ワンフレーズと木目調と大外刈り
本日十二回目の「ハナミズキ」を歌い終わったあたしは、大きく息を吐いてマイクをおろした。机の上のカップを手に取り、中の液体を一気に飲み干す。乾いた喉の奥でコーラの泡が爆ぜる。こんなことなら変にコーラを混ぜたりせず、オレンジジュースオンリーにするべきだった。
陽気な機械音が鳴り響き、採点が始まった。音程、安定感、抑揚、と項目別に点が入り、総合点の数字がみるみる大きくなっていくのを、固唾を呑んで見守る。
結果は80.6点。本来ならば78点だったのを、AIのボーナス点でぎりぎり80点の壁を突破した形だ。人の心を持たないAIすら情けをかけてもらっている現状が情けない。
来週親睦会を兼ねてカラオケに行くと主将が突然言い出したのは昨日のことだ。断ることに失敗したあたしは、一人深夜のカラオケボックスに籠り、「ハナミズキ」を延々と歌い続ける羽目になった。
まあ、一応80点は超えたし、この調子でいけば90点出せるかもな。
もう目を瞑っても歌える「ハナミズキ」のワンフレーズを口ずさみながら、伸びをした時だった。
ドンドンドンドンドン!
個室の木目調のドアが激しく揺れた。続いて、怒声。
「うるせえんだよ!」
ドアの向こうから聞こえてくるヒステリックな喚き声に身体が硬直した。「深夜のカラオケボックスに女性一人は危ない」というネット記事の見出しが脳裏をよぎる。
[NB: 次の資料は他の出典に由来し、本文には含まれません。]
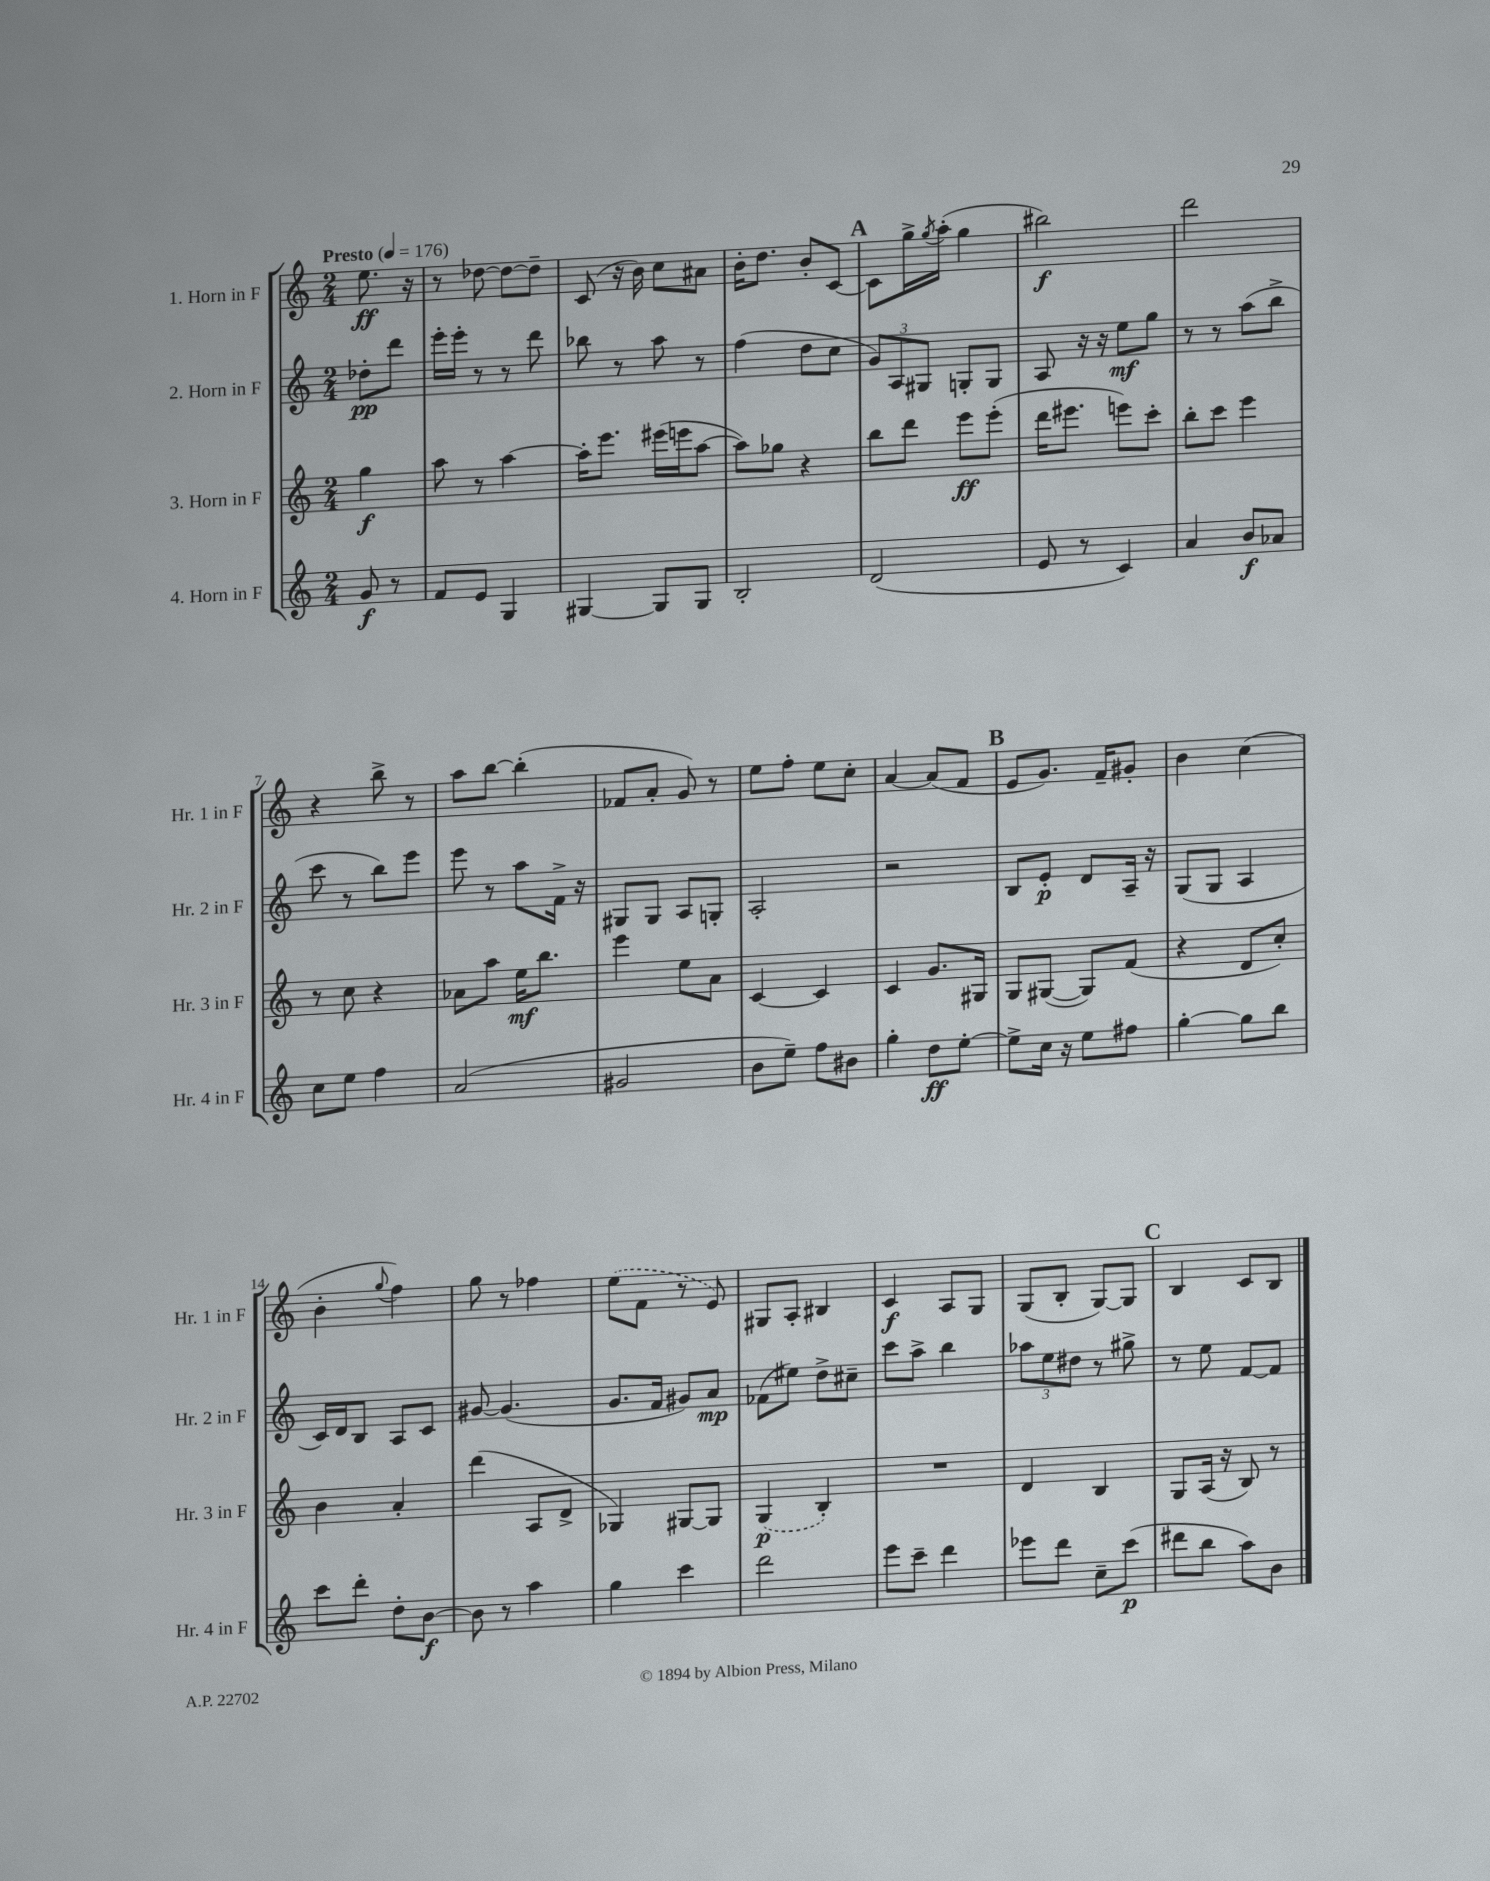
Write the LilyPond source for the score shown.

<<
\new StaffGroup <<
\new Staff = "s0" \with { instrumentName = "1. Horn in F" shortInstrumentName = "Hr. 1 in F" } {
    \clef treble \key c \major \numericTimeSignature \time 2/4 \partial 4 \tempo "Presto" 4 = 176
    e''8.\ff r16 |
    r8 des''8~ des''8~ des''8-- |
    c'8( r16 b'16) c''8 ais'8 |
    b'16-. d''8. b'8-. c'8~ |
    \mark \markup { \bold "A" } c'8 g''16-> \acciaccatura { g''8 } a''16-.( g''4 |
    bis''2\f) |
    d'''2 |
    r4 b''8-> r8 |
    a''8 b''8~ b''4-.( |
    fes'8 a'8-. g'8) r8 |
    e''8 f''8-. e''8 c''8-. |
    a'4~ a'8( f'8 |
    \mark \markup { \bold "B" } e'8 g'8.) f'16-- gis'8-. |
    b'4 c''4( |
    b'4-. \appoggiatura { g''8 } f''4) |
    g''8 r8 fes''4 |
    \once \slurDashed e''8( f'8 r8 e'8) |
    gis8 a8-. bis4 |
    c'4\f a8 g8 |
    g8( b8-. g8~) g8 |
    \mark \markup { \bold "C" } b4 c'8 b8 \bar "|." |
}
\new Staff = "s1" \with { instrumentName = "2. Horn in F" shortInstrumentName = "Hr. 2 in F" } {
    \clef treble \key c \major \numericTimeSignature \time 2/4 \partial 4
    des''8-.\pp d'''8 |
    e'''16-. e'''16-. r8 r8 d'''8 |
    bes''8 r8 a''8 r8 |
    f''4( d''8 c''8 |
    \mark \markup { \bold "A" } \tuplet 3/2 { g'8) a8 gis8 } g8-. g8 |
    a8 r16 r16 e''8\mf g''8 |
    r8 r8 a''8( b''8-> |
    c'''8 r8 b''8) e'''8 |
    e'''8 r8 a''8 f'16-> r16 |
    gis8 gis8 a8 g8-. |
    a2-. |
    r2 |
    \mark \markup { \bold "B" } b8 e'8-.\p d'8 a16-- r16 |
    g8( g8 a4 |
    c'16) d'16 b8 a8 c'8 |
    gis'8~ gis'4.( |
    g'8. f'16 gis'8) a'8\mp |
    fes'8( eis''8) d''8-> cis''8-- |
    c'''8 a''8-> b''4 |
    \tuplet 3/2 { aes''8 e''8 dis''8 } r8 gis''8-> |
    \mark \markup { \bold "C" } r8 e''8 f'8~ f'8 \bar "|." |
}
\new Staff = "s2" \with { instrumentName = "3. Horn in F" shortInstrumentName = "Hr. 3 in F" } {
    \clef treble \key c \major \numericTimeSignature \time 2/4 \partial 4
    g''4\f |
    a''8 r8 a''4~ |
    a''16-. e'''8. eis'''16( e'''16 a''8~ |
    a''8) ges''8 r4 |
    \mark \markup { \bold "A" } b''8 d'''8 e'''8\ff e'''8-.( |
    d'''16 eis'''8. e'''8) c'''8-. |
    b''8-. c'''8 e'''4 |
    r8 c''8 r4 |
    aes'8 a''8 e''16\mf b''8. |
    e'''4 e''8 a'8 |
    c'4~ c'4 |
    c'4 g'8. gis16 |
    \mark \markup { \bold "B" } g8 gis8~( gis8) f'8( |
    r4 d'8 c''8-.) |
    b'4 a'4-. |
    d'''4( a8 d'8-> |
    ges4) gis8~ gis8 |
    \once \slurDashed g4\p( b4-.) |
    R2 |
    d'4 b4 |
    \mark \markup { \bold "C" } g8 a16( r16 b8) r8 \bar "|." |
}
\new Staff = "s3" \with { instrumentName = "4. Horn in F" shortInstrumentName = "Hr. 4 in F" } {
    \clef treble \key c \major \numericTimeSignature \time 2/4 \partial 4
    g'8\f r8 |
    f'8 e'8 g4 |
    gis4~ gis8 gis8 |
    b2-. |
    \mark \markup { \bold "A" } d'2( |
    e'8 r8 c'4) |
    a'4 b'8\f aes'8 |
    c''8 e''8 f''4 |
    a'2( |
    gis'2 |
    b'8 e''8--) f''8 bis'8 |
    g''4-. d''8\ff e''8~-. |
    \mark \markup { \bold "B" } e''8-> c''16 r16 e''8 fis''8 |
    g''4~-. g''8 b''8 |
    c'''8 d'''8-. d''8-. b'8~\f |
    b'8 r8 a''4 |
    g''4 c'''4 |
    d'''2 |
    e'''8 c'''8-- d'''4 |
    ees'''8 d'''8 c''8-- c'''8\p( |
    \mark \markup { \bold "C" } dis'''8 b''8 a''8) b'8 \bar "|." |
}
>>
>>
「『ハナミズキ』を下手に歌う奴を見かけるとよ! 俺あ許せねえんだよ!」
歌声で相手が女だと分かっているからか、男は怒鳴り声の中には心なしか楽しんでいる響きがある。助けを呼ばなければと思うものの、電話はドアのすぐ隣の壁にある。ドア越しとはいえあの声の持ち主に近づかなくてはならないと思うと、足がすくんで動けない。
「とっとと出ていけこの音痴!」
カチン。
あたしは座席から立ち上がり、ドアノブを捻って開け放った。勢いよく叫んでいた赤ら顔の男は、あたしが出てくるとは思っていなかったのか口を開けたまま硬直する。その機を逃さず、その短い足を払って床に叩きつけた。
しまった……。
我に返ったあたしは頭を抱えそうになった。あたしは昔から「音痴」と罵られると、我を忘れ、言った人間を大外刈りで成敗してしまう。今回練習していたのも、部の誰かがその禁句を口にしようものなら、全員を大外刈りしてしまいそうだったからだ。
あたしは床で目を白黒させている男を見ながら、この場をどう収めるべきか頭を悩ませた。